[Stored items]
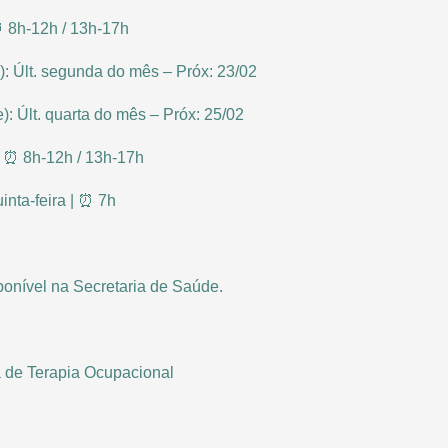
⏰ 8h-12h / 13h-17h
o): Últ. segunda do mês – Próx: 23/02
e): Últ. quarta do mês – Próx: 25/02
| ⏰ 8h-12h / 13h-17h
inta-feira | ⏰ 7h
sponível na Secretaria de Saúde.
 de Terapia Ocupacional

==

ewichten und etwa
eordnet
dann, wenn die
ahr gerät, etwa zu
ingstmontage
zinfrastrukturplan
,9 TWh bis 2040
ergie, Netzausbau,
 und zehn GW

### Description of the task
Reproduce the lines between the one containing "ewichten und etwa" and the one containing "und zehn GW", inclusive.

### Result for this task
ewichten und etwa
eordnet
dann, wenn die
ahr gerät, etwa zu
ingstmontage
zinfrastrukturplan
,9 TWh bis 2040
ergie, Netzausbau,
 und zehn GW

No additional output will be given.